The American Recovery and Reinvestment Act (ARRA) was enacted on February 17, 2009. Included in ARRA was the Health Information Technology for Economic and Clinical Health Act, also known as HITECH.1 The act was designed to promote the adoption and meaningful use of health information technology, and by March 15, 2010, $548 million in grants had been awarded to states, territories, and State Designated Entities to fund patient-centric information flow among healthcare providers. The goal of this exchange of health data is to improve the quality and efficiency of healthcare while helping to move state-level Health Information Exchange (HIE) toward nationwide interoperability.2

 

Additional dollars have been awarded in the form of the Beacon Community and the HIE Challenge Grant programs. These efforts were designed to help communities build and strengthen their HIEs; focus on producing measurable health improvements through greater efficiencies; improve care transitions; provide patient access to their data safely, securely, and effectively while giving them options on when and how their data can be shared and with whom; and increase the use of reporting and analytics to benefit population health.

 

Through the growing adoption of HIE, we are beginning to transform the way we think about service delivery in healthcare. By placing the patient in the center of the transformation and keeping the question "What is best for our patient?" at the forefront of our thinking, we can begin to facilitate the transformation that needs to occur.

 

Healthcare delivery systems are far too complex and segmented, and the patient is often given conflicting messages. Too often they feel the need for an interpreter to translate how their treatment plan relates to all the different healthcare players across the spectrum. With health information exchange, however, the entire health record is in the hands of the providers as well as the consumer.
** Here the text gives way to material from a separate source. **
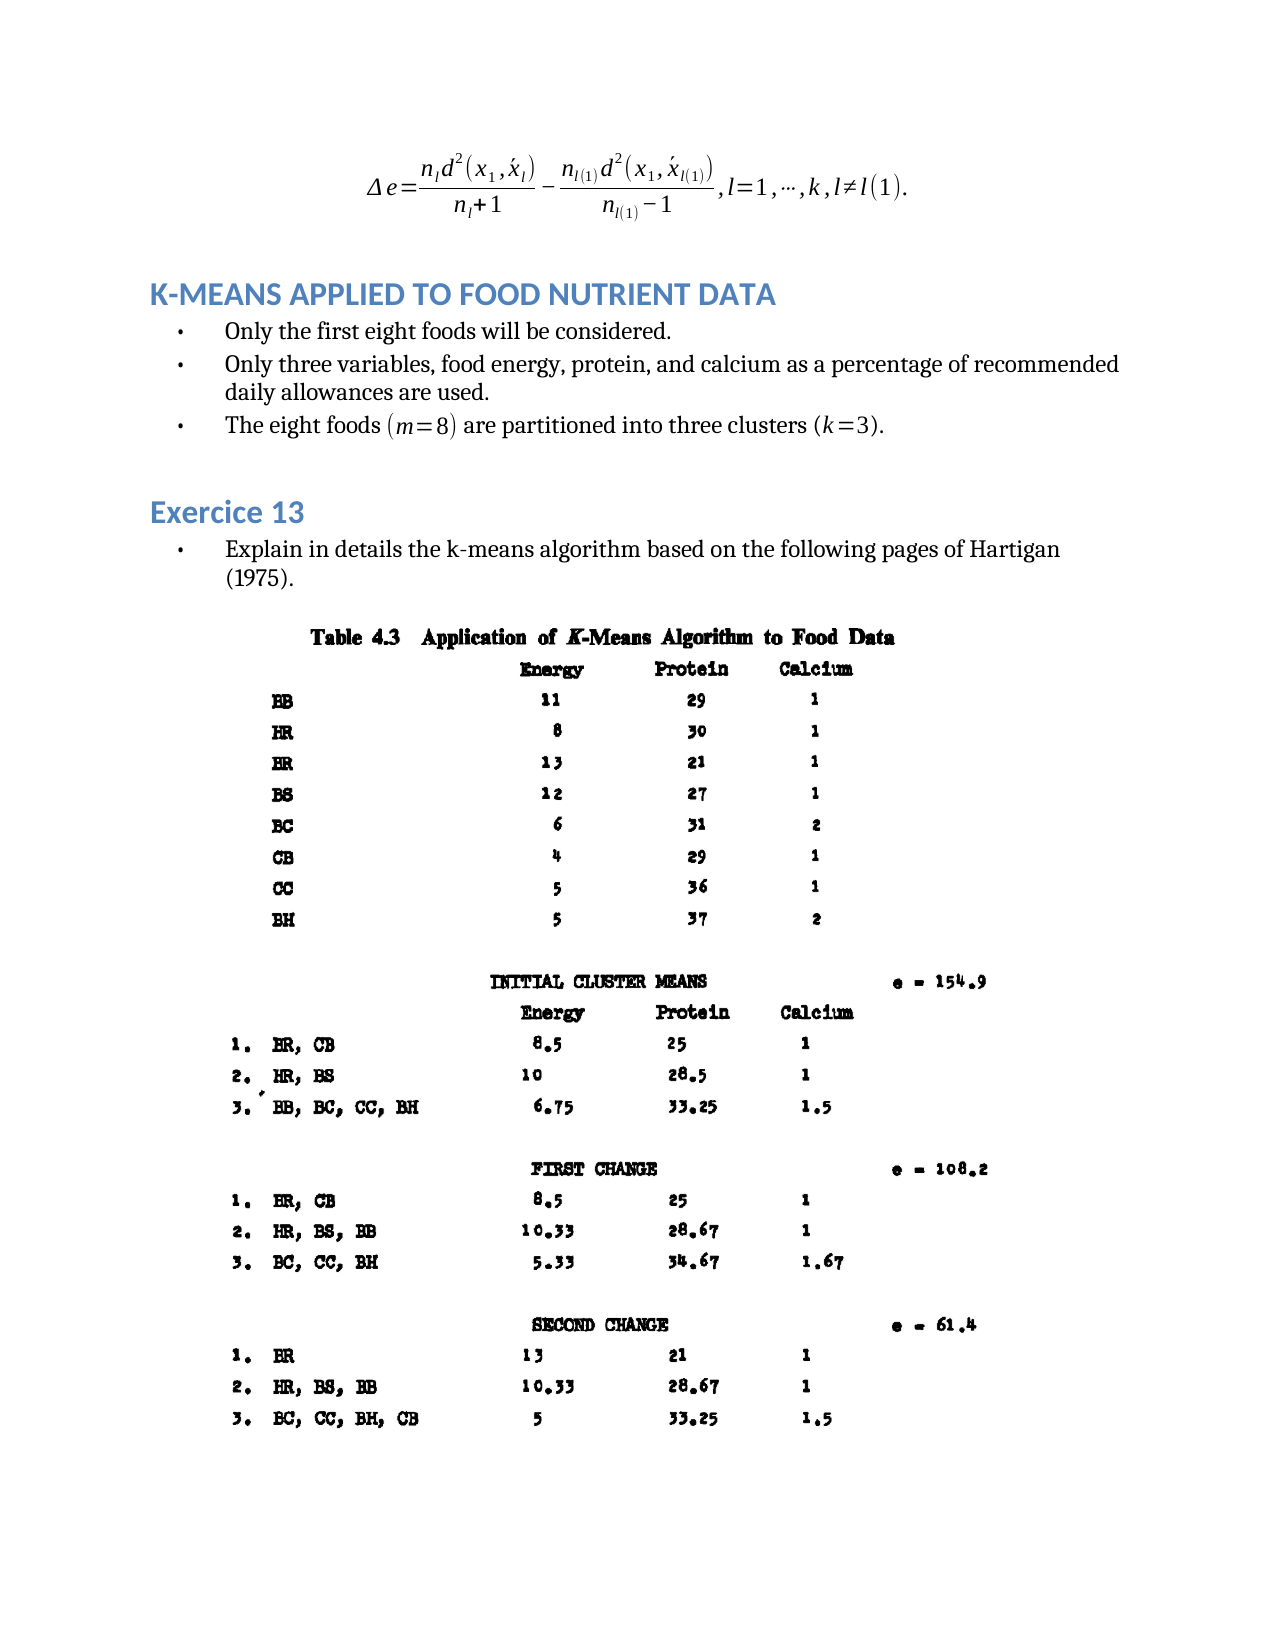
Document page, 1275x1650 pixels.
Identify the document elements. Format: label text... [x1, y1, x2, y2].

This comprehensive view allows questions to be addressed with the understanding of the big picture rather than snapshots and segments of communication and isolated test results. Armed with an awareness of their complete treatment plan, consumers will be empowered to ask questions and expect answers.

 

As nurses, we should be visible advocates for our patients and the struggles they face in understanding the complexities of the healthcare delivery system. We need to empower them to take ownership, seek additional information, and ask questions-to own their treatment plans rather than accept the current state of affairs. Consumers will drive the transformation that is about to occur, and we as nurses will play a key role in igniting the flames of empowerment and engagement.

 

As a nurse, I am gratified that technology has been embraced as a vital tool of our profession. As I expressed in 2010 when providing closing remarks in my testimony before the Congressional Subcommittee on Technology and Innovation, "I too was a registered nurse for 20 years before I went into technology, and I'm very thankful that because of the work you're doing, people are no longer asking me what technology has to do with nursing."

 

REFERENCES

 

1. The Office of the National Coordinator for Health Information Technology. http://www.hhs.gov/ocr/privacy/hipaa/administrative/enforcementrule/hitechenforc. Accessed November 11, 2011. [Context Link]

 

2. The Office of the National Coordinator for Health Information Technology. http://healthit.hhs.gov/portal/server.pt/community/frequently_asked_questions/15. Accessed November 11, 2011. [Context Link]